**EXERCISE DESCRIPTION:**
Write out the entries below exactly, but only from the line containing "- possibly reduce meeting frequency" through the line containing "A python program that plays Yahtzee.", and without the pictures.

(Document images with source code)

BEGIN

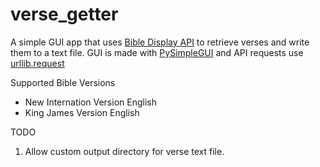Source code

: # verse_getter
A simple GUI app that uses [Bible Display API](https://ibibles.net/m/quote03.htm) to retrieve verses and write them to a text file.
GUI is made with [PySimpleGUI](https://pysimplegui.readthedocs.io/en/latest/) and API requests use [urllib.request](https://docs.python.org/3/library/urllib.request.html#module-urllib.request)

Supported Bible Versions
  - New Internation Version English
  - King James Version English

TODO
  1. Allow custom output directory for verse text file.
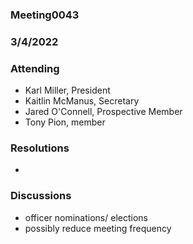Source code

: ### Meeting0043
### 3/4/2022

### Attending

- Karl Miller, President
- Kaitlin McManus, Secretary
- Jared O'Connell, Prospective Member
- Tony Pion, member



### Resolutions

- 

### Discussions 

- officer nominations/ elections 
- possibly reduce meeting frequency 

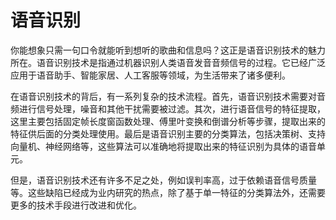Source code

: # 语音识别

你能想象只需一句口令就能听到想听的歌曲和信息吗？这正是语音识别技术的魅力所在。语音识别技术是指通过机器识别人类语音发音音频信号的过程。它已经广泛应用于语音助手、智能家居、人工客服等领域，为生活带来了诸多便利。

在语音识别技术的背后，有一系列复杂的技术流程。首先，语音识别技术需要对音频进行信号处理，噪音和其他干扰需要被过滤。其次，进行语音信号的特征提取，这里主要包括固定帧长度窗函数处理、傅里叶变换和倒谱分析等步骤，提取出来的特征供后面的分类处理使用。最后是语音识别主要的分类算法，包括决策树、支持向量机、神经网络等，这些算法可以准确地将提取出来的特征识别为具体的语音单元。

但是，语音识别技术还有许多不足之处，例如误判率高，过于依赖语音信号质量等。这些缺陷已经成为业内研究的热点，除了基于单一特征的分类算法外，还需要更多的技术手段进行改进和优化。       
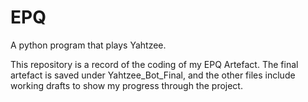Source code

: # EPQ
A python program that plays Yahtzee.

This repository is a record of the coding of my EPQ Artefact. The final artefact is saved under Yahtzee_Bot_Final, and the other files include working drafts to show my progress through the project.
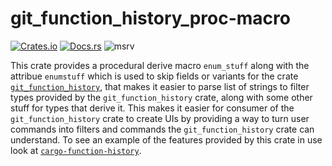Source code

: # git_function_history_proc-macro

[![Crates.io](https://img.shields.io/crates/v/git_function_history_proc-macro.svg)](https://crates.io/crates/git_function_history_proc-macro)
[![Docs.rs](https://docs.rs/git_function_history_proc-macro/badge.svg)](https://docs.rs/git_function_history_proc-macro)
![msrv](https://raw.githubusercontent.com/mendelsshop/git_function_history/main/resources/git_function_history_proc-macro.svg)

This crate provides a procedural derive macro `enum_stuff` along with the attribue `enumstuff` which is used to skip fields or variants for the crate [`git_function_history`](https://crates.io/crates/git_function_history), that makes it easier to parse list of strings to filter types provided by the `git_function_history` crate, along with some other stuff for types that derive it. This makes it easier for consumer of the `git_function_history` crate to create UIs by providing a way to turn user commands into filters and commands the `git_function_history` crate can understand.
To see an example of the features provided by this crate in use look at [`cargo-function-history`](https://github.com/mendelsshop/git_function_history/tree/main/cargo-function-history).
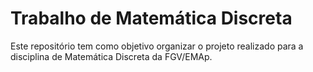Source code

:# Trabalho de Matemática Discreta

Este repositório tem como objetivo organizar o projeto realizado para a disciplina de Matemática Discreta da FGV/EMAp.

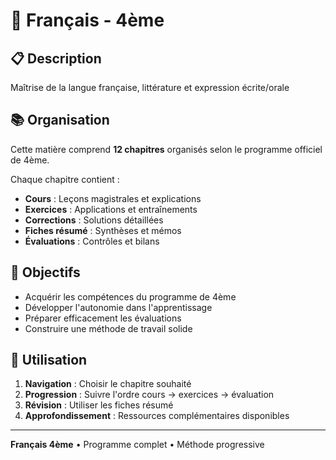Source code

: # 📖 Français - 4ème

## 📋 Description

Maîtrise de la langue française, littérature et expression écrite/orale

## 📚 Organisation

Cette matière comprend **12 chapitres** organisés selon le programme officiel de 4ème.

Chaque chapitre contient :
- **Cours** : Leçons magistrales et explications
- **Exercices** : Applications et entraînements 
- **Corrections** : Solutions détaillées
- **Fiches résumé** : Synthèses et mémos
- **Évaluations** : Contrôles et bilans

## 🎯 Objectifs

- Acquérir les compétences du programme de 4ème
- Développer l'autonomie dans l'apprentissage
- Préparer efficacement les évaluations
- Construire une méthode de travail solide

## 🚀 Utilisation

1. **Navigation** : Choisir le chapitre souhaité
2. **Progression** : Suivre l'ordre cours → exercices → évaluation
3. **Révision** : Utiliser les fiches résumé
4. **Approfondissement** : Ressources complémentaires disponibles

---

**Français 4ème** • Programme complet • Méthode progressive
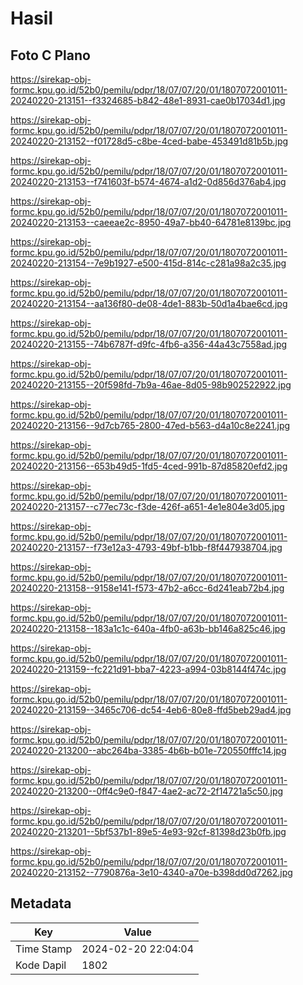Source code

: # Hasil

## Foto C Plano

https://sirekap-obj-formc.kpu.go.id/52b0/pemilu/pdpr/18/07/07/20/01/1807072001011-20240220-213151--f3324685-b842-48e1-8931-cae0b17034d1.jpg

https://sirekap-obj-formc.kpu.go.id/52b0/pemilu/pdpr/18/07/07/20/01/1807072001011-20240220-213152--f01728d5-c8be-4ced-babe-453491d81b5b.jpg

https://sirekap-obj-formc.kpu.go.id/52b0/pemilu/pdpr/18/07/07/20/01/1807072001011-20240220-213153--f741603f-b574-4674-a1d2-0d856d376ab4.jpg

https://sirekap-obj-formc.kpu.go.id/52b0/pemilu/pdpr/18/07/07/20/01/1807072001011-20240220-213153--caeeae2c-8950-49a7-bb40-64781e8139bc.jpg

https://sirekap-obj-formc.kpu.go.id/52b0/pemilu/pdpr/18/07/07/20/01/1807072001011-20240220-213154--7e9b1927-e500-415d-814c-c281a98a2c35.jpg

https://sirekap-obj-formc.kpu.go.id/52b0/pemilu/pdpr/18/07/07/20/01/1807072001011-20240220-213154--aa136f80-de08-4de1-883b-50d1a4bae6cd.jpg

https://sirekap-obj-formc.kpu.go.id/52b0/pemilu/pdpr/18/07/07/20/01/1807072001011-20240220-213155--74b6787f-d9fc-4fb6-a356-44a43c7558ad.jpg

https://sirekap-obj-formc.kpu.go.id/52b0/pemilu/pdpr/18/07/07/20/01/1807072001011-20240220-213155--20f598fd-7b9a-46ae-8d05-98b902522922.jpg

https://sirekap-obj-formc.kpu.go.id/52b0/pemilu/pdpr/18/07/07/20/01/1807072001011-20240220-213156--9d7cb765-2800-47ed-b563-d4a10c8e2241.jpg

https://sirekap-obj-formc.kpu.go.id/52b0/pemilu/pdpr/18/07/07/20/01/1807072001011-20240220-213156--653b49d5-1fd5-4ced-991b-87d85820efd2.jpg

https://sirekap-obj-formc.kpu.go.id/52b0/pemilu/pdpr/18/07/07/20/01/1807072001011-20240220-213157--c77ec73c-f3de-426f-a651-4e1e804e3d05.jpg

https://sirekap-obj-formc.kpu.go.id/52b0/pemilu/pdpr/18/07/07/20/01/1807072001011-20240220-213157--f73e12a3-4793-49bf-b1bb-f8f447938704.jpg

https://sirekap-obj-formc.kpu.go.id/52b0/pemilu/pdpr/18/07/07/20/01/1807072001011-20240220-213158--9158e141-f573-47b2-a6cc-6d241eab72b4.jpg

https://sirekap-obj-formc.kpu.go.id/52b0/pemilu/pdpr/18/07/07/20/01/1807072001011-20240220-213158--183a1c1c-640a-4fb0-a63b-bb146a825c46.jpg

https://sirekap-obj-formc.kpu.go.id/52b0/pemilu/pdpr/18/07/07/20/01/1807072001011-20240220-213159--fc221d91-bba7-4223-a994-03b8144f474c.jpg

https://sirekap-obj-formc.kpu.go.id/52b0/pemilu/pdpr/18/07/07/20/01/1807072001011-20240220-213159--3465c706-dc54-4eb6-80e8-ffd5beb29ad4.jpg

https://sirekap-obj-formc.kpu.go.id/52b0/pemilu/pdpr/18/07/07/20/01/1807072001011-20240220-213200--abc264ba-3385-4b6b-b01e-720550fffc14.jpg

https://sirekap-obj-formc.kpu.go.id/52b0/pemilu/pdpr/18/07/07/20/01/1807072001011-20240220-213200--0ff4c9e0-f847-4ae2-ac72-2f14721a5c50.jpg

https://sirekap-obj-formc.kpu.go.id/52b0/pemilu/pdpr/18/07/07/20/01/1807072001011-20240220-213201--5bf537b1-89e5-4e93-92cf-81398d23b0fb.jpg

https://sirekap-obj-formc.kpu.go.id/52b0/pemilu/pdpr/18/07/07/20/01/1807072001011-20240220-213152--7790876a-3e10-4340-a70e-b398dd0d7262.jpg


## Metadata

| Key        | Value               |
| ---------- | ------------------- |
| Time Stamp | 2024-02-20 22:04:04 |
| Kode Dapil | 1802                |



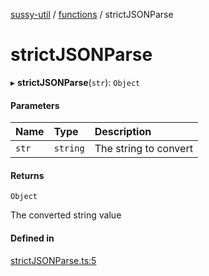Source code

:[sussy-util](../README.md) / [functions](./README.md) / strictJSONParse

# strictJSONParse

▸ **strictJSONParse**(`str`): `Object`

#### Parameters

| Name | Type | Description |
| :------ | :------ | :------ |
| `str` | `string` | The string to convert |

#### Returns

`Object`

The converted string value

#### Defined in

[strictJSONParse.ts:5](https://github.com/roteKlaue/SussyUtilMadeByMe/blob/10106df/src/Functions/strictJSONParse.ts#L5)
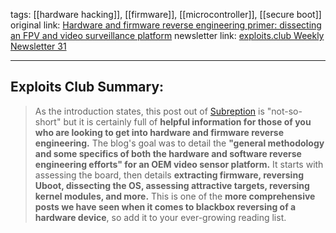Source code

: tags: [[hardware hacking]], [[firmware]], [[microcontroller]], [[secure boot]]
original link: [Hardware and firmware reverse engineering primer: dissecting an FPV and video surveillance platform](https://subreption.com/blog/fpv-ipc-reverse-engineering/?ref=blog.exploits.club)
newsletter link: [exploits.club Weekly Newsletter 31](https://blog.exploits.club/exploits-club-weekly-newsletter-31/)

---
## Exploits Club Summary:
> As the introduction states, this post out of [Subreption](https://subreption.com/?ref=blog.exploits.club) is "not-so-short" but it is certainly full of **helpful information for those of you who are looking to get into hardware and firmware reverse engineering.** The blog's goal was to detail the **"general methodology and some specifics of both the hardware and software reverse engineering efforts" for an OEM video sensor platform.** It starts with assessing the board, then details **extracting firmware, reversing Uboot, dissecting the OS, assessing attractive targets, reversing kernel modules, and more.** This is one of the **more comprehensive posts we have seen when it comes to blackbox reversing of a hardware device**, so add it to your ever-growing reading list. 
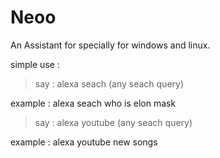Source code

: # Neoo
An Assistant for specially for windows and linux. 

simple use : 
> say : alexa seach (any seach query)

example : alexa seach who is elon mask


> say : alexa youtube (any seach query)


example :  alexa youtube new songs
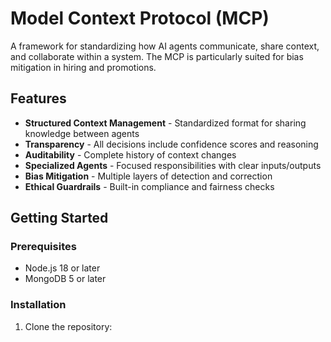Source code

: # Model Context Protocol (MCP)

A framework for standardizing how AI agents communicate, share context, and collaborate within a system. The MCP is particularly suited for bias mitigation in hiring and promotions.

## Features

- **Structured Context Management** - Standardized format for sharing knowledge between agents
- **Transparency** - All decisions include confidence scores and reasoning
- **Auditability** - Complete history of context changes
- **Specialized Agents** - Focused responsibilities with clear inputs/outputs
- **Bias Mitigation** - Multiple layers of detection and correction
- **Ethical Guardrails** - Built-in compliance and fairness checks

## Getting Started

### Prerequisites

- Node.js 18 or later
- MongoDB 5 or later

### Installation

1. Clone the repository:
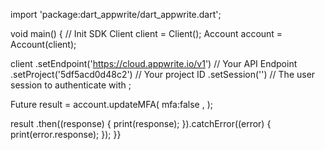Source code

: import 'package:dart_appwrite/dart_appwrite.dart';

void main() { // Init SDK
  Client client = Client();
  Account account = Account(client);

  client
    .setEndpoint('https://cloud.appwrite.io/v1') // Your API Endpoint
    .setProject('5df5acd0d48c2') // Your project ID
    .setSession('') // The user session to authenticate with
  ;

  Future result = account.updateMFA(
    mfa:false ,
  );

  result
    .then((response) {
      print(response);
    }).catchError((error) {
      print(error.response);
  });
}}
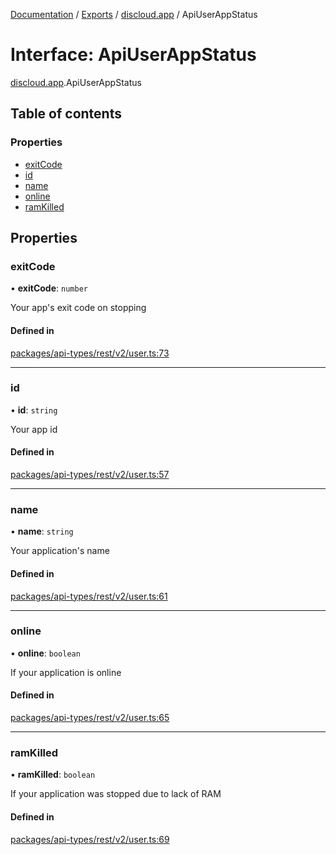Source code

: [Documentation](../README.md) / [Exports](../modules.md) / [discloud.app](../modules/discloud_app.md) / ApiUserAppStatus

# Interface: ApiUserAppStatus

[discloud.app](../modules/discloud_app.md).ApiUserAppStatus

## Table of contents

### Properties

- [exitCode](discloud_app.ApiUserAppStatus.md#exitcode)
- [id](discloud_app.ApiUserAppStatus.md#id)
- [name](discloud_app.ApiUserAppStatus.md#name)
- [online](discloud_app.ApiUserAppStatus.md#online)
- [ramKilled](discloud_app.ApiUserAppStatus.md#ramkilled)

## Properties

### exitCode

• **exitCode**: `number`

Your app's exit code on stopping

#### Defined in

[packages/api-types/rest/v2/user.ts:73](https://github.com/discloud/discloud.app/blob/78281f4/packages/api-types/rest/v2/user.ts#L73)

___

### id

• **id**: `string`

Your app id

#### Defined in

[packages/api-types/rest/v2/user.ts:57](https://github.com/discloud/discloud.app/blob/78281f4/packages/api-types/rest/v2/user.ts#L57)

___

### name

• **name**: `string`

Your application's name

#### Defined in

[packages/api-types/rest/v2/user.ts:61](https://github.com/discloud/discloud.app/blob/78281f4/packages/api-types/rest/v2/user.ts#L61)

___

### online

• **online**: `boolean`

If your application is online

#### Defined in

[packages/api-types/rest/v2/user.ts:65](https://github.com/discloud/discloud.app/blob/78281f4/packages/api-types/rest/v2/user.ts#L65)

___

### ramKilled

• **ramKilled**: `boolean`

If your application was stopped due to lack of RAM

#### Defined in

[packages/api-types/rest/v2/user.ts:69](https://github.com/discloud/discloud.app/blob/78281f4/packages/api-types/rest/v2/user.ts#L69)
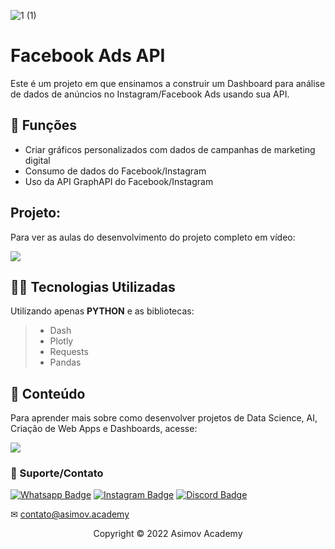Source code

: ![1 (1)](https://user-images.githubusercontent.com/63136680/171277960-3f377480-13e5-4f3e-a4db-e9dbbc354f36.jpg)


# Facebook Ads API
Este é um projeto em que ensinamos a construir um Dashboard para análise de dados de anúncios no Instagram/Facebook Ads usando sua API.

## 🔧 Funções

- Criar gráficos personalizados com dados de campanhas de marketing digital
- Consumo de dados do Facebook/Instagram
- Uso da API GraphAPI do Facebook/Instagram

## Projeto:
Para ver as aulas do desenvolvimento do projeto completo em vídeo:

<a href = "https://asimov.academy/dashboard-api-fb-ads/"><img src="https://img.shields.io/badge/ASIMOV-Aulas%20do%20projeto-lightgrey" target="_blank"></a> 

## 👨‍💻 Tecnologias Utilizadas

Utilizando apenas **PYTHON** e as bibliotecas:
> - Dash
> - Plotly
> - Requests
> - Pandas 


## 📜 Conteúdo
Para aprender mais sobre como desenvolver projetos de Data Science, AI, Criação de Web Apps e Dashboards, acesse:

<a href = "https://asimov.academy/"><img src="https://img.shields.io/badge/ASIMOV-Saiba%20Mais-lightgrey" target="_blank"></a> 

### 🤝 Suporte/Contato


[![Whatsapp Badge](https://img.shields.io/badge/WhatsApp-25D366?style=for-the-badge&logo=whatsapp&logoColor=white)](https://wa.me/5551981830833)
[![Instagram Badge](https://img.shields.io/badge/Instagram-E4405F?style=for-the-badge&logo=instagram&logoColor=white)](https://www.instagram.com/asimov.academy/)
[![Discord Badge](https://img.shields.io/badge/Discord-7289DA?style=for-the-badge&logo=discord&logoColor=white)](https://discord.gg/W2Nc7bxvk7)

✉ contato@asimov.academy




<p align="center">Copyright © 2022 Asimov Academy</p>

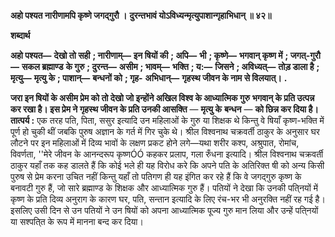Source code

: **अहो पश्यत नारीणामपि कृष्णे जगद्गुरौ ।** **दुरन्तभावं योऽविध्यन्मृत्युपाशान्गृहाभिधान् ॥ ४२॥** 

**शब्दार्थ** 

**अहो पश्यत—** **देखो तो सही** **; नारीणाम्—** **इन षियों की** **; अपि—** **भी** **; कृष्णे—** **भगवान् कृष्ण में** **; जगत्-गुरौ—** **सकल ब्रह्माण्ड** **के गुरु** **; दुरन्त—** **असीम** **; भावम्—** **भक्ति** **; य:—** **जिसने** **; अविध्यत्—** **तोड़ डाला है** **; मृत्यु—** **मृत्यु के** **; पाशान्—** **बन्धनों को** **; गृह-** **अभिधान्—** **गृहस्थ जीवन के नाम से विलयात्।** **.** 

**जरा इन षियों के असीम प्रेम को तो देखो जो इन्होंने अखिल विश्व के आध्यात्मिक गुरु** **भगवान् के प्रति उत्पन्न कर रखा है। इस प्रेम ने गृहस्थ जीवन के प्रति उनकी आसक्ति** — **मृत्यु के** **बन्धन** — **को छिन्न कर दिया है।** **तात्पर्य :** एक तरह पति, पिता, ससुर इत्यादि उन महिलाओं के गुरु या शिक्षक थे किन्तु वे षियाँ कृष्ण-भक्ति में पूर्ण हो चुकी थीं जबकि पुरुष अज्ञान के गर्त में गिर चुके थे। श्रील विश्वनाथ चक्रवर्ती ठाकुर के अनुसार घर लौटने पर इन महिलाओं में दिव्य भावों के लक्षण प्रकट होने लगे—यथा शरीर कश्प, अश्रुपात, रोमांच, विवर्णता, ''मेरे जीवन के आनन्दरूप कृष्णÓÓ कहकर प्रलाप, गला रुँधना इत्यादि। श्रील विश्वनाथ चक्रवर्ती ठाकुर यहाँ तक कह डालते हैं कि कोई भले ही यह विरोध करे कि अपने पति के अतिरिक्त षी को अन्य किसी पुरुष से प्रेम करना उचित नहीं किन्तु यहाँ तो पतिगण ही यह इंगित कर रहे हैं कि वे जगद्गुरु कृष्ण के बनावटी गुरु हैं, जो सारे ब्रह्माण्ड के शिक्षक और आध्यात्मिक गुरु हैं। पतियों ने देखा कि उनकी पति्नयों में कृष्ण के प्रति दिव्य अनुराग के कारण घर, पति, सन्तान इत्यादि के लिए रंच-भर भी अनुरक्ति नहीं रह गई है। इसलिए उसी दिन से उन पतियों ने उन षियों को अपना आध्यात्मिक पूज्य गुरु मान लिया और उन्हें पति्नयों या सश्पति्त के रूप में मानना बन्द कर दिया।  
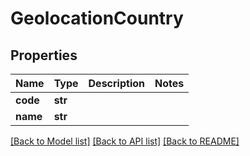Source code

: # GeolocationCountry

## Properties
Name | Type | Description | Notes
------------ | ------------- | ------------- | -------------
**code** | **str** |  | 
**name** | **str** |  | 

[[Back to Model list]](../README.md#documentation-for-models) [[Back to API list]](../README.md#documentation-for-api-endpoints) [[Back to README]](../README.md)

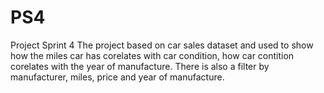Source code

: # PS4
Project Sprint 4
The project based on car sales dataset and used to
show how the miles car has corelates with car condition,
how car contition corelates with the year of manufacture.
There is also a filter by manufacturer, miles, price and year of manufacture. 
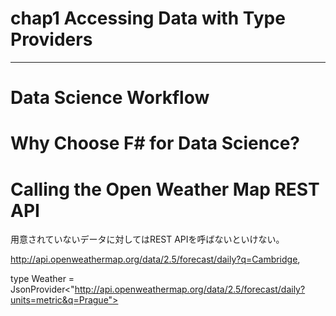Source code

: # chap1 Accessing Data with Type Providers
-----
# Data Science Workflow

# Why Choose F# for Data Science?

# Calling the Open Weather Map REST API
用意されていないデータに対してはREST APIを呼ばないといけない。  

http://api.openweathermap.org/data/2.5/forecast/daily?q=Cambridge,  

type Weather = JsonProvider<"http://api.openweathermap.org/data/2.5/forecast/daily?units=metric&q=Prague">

END

**EXERCISE SOLUTION:**
- possibly reduce meeting frequency 

Source code

: # 语音识别

你能想象只需一句口令就能听到想听的歌曲和信息吗？这正是语音识别技术的魅力所在。语音识别技术是指通过机器识别人类语音发音音频信号的过程。它已经广泛应用于语音助手、智能家居、人工客服等领域，为生活带来了诸多便利。

在语音识别技术的背后，有一系列复杂的技术流程。首先，语音识别技术需要对音频进行信号处理，噪音和其他干扰需要被过滤。其次，进行语音信号的特征提取，这里主要包括固定帧长度窗函数处理、傅里叶变换和倒谱分析等步骤，提取出来的特征供后面的分类处理使用。最后是语音识别主要的分类算法，包括决策树、支持向量机、神经网络等，这些算法可以准确地将提取出来的特征识别为具体的语音单元。

但是，语音识别技术还有许多不足之处，例如误判率高，过于依赖语音信号质量等。这些缺陷已经成为业内研究的热点，除了基于单一特征的分类算法外，还需要更多的技术手段进行改进和优化。       
Source code

: # EPQ
A python program that plays Yahtzee.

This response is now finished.